本文
⁂

図において、符号1は鉄道模型車輌の制御装置であり、車輌駆動用電源(図示せず)からの出力電圧を目標速度に応じて可変制御して出力することにより鉄道模型車輌を駆動制御するとともに該鉄道模型車輌に関連する照明等を点灯制御するように構成されている。
【0019】
この鉄道模型車輌の制御装置1は、所定の周波数のパルス信号であってデューティ比が調整可能とされる制御パルスを出力する発振手段としてのパルス発生デューティ比調整回路11と、このパルス発生デューティ比調整回路11からの制御パルスの一部を取り出して整流する整流手段としての整流回路12と、この整流回路12にて得られた直流を前記パルス発生デューティ比調整回路11からの制御パルスに重畳する出力調整手段としての出力調整回路(ミキシング回路)13と、この出力調整回路(ミキシング回路)13からの出力信号の極性を鉄道模型車輌の前進、後進に応じて切り換えて車輌に出力するための極性切換え手段としての極性切換え回路14とを備えている。
【0020】
そして、このような構成において、前記発信手段としてのパルス発生デューティ比調整回路11から出力される制御パルスのパルス幅を可変調整するパルス幅調整手段としてパルス幅調整用のつまみ(ボリューム)21をコントロール筐体2に設けている。
【0021】
このつまみ(ボリューム)21を回転操作することにより抵抗値を可変制御するように構成され、これにより制御パルスのパルス幅を所要の状態で可変調整可能に構成されている。
【0022】
また、このつまみ(ボリューム)21には、回転操作量を角度調整可能なストッパ22等を設けている。
【0023】
そして、このように構成することにより、該つまみ21の所定量以上の操作によって、車輌走行が停止して車輌の照明やジオラマ内の他の照明が常時点灯しているように制御することができる。
【0024】
なお、本発明は上述した実施の形態で説明した構造には限定されず、鉄道模型車輌の制御装置を構成する各部の形状、構造等を適宜変形、変更し得ることはいうまでもない。
【産業上の利用可能性】
【0025】
本発明は上述したような構成であるので、風景全体を模型にして製作したジオラマを走行する鉄道模型車輌が実際の風景の中で走行しているように想起して楽しむことができるものであって、あらゆる範囲の鉄道マニアが楽しむことができる。

⁂

データ抜粋

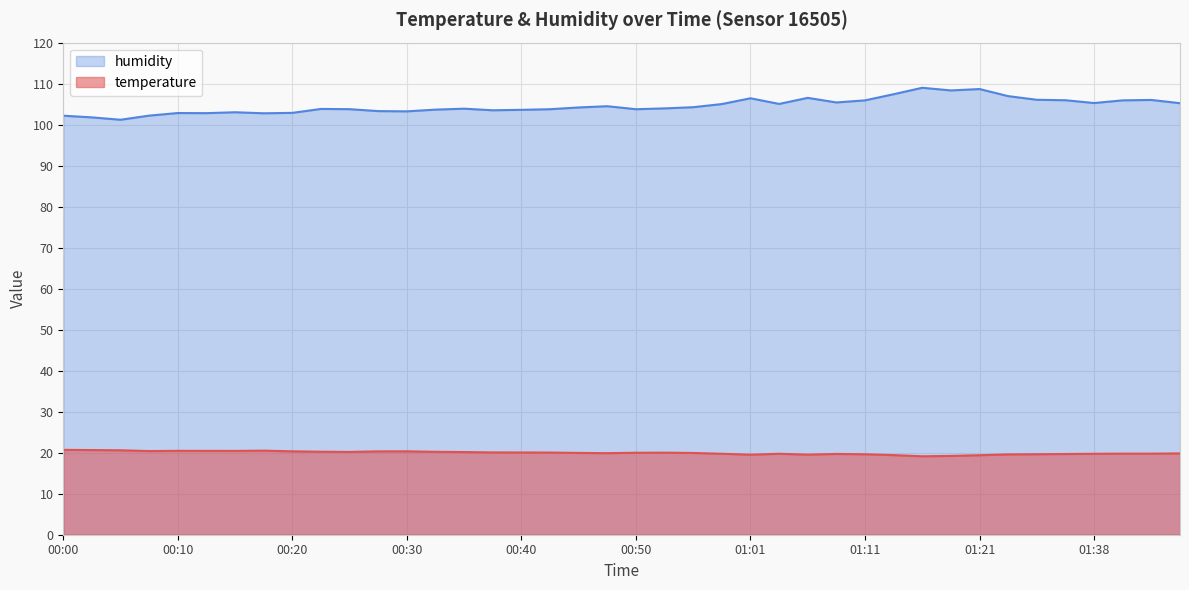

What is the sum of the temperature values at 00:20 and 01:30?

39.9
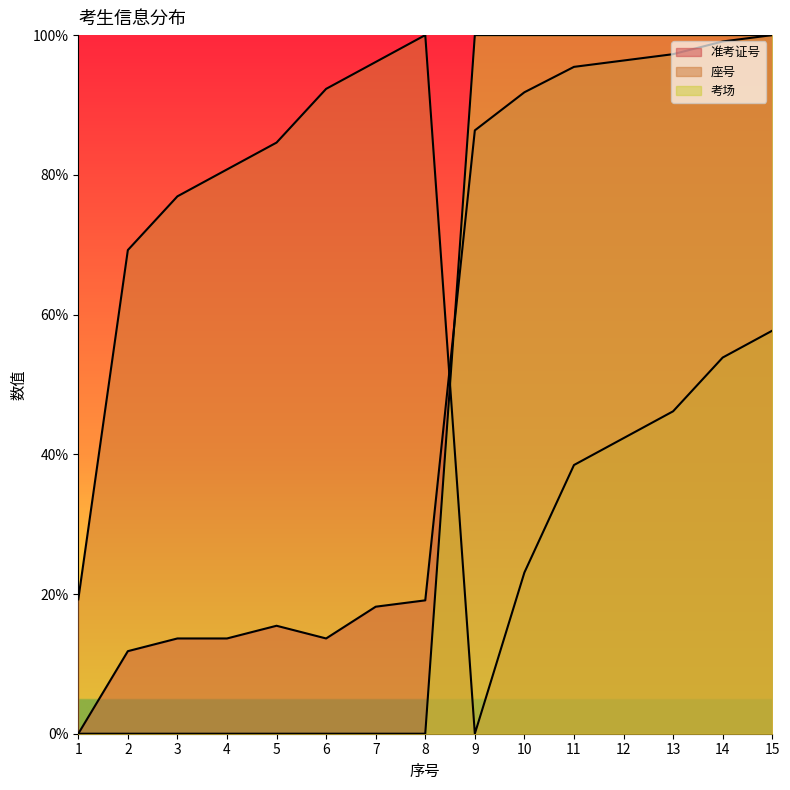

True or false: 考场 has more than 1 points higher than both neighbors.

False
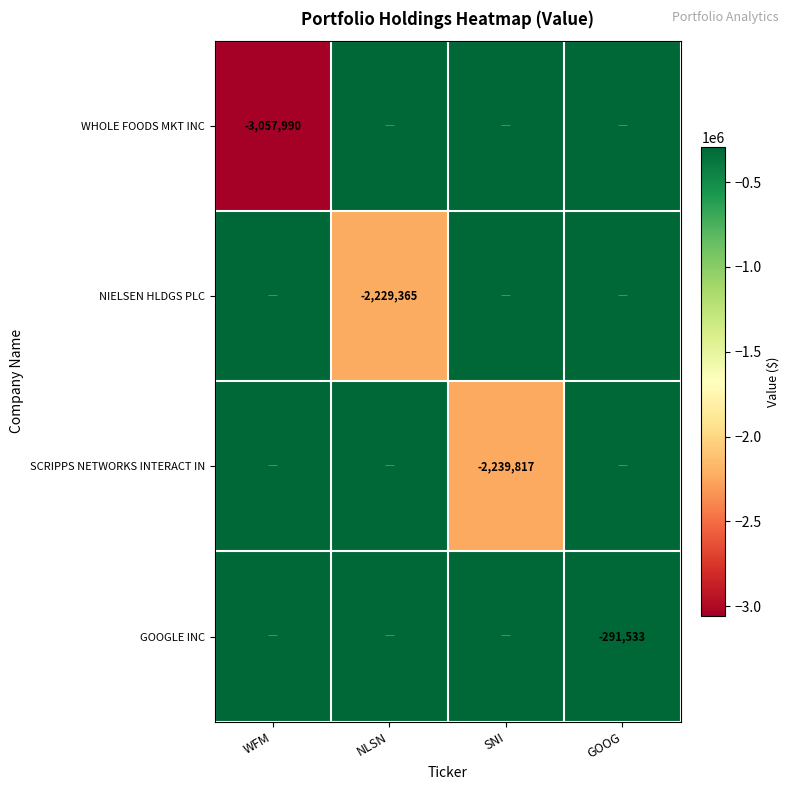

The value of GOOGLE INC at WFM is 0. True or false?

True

⁂

課題
• A. 鉄道模型の制御装置についての本文で、パルス幅調整用のつまみ(ボリューム)21はどこに設けられているか。
• B. 鉄道模型の制御装置についての本文によると、つまみ(ボリューム)21を回転操作すると制御パルスのパルス幅を可変調整できるのはなぜか。一文から三文で説明せよ。
• C. 鉄道模型の制御装置についての本文を、最後の文の後から書き継げ。
データ抜粋の行は使わなくてよい。

解答例
• A. コントロール筐体2に設けられている。

• B. つまみ21を回転操作すると抵抗値が可変制御されるように構成されているからである。これにより、制御パルスのパルス幅を所要の状態で可変調整できる。

• C.
【符号の説明】
【0026】
1 制御装置
11 パルス発生デューティ比調整回路(発信手段)
12 整流回路
13 ミキシング回路
14 極性切換回路
2 コントローラ筐体
21 つまみ(パルス幅調整用ボリューム)
22 ストッパ

【特許請求の範囲】
【請求項1】
車輌駆動用電源からの出力電圧を目標速度に応じて可変制御して出力することにより鉄道模型車輌を駆動制御するとともに該鉄道模型車輌に関連する照明を点灯制御する鉄道模型車輌の制御装置において、
所定の周波数のパルス信号であってデューティ比が調整可能とされる制御パルスを出力する発振手段と、
この発振手段からの制御パルスの一部を取り出して整流する整流手段と、
この整流手段にて得られた直流を前記発振手段からの制御パルスに重畳する出力調整手段と、
この出力調整手段からの出力信号の極性を鉄道模型車輌の前進、後進に応じて切り換えて車輌に出力するための極性切換え手段とを備え、
前記発振手段には、該発振手段から出力される制御パルスのパルス幅を可変調整する一つのパルス幅調整手段が設けられていることを特徴とする鉄道模型車輌の制御装置。
【請求項2】
請求項1記載の鉄道模型車輌の制御装置において、
前記パルス幅調整手段は一つのつまみからなり、このつまみにその操作量を調整可能なストッパを設けたことを特徴とする鉄道模型車輌の制御装置。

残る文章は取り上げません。